■ **WHAT YOU WILL DO**
Show in full every row below that contains the word "milk". Case counts.

····················

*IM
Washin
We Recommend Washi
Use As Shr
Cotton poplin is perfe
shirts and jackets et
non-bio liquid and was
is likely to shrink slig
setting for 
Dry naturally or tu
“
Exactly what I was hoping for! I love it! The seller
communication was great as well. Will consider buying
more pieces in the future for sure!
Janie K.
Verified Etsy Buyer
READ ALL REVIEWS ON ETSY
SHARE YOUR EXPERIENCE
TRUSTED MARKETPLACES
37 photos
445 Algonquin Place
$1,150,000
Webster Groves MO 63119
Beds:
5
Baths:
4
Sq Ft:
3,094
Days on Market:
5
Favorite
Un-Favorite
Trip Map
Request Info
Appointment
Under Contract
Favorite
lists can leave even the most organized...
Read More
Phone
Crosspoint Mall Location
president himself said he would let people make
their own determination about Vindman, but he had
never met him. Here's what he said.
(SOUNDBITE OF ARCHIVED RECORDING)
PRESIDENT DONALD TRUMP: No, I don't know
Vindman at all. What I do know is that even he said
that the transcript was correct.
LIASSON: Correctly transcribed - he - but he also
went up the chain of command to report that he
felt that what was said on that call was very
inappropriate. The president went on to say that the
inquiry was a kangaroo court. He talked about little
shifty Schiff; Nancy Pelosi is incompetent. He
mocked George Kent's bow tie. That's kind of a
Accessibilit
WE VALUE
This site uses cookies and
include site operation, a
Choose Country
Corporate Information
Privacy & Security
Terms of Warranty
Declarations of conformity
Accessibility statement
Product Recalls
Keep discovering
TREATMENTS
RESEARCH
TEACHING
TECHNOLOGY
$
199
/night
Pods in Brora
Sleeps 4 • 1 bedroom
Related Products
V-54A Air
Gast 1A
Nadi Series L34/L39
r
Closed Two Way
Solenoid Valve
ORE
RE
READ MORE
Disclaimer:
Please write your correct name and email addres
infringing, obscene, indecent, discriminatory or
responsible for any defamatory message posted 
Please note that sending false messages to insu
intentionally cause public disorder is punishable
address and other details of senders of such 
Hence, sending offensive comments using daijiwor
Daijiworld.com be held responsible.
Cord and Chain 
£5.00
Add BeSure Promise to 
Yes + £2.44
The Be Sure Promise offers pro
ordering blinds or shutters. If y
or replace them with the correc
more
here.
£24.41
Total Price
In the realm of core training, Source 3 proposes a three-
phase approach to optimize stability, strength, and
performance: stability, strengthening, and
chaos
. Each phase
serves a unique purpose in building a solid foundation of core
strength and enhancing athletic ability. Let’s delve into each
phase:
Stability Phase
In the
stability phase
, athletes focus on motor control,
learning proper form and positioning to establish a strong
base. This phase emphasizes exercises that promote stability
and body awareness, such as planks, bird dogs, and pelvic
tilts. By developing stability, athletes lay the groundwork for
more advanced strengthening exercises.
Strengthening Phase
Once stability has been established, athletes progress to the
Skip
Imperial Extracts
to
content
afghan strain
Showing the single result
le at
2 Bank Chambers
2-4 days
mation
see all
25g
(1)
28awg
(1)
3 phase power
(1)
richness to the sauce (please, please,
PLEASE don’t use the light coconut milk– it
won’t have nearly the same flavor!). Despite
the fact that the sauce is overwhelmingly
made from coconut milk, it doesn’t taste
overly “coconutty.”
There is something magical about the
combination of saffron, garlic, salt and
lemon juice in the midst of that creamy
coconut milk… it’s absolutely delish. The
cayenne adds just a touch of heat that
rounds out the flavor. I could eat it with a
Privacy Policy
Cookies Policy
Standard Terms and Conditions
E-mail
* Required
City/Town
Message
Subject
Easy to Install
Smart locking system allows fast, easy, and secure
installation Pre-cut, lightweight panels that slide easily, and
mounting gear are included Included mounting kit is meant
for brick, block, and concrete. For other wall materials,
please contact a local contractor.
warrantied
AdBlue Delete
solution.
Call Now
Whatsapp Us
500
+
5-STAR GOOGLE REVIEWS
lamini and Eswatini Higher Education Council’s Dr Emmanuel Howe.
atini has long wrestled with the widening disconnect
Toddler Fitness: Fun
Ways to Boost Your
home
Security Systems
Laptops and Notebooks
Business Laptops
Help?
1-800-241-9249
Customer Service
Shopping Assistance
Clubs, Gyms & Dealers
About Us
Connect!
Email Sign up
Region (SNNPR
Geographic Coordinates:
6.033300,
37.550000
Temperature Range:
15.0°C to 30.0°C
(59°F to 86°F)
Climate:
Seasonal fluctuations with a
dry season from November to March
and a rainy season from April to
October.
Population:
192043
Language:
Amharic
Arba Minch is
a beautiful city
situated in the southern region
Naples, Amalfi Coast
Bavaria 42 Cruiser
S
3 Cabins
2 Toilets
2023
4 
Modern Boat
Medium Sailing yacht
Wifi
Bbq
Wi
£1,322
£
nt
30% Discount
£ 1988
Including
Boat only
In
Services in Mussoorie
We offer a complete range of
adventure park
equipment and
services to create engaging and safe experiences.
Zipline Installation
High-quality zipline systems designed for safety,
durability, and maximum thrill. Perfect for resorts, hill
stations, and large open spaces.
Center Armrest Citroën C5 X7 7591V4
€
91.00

····················

■ **ANSWER TO THIS TASK**
PLEASE don’t use the light coconut milk– it
made from coconut milk, it doesn’t taste
coconut milk… it’s absolutely delish. The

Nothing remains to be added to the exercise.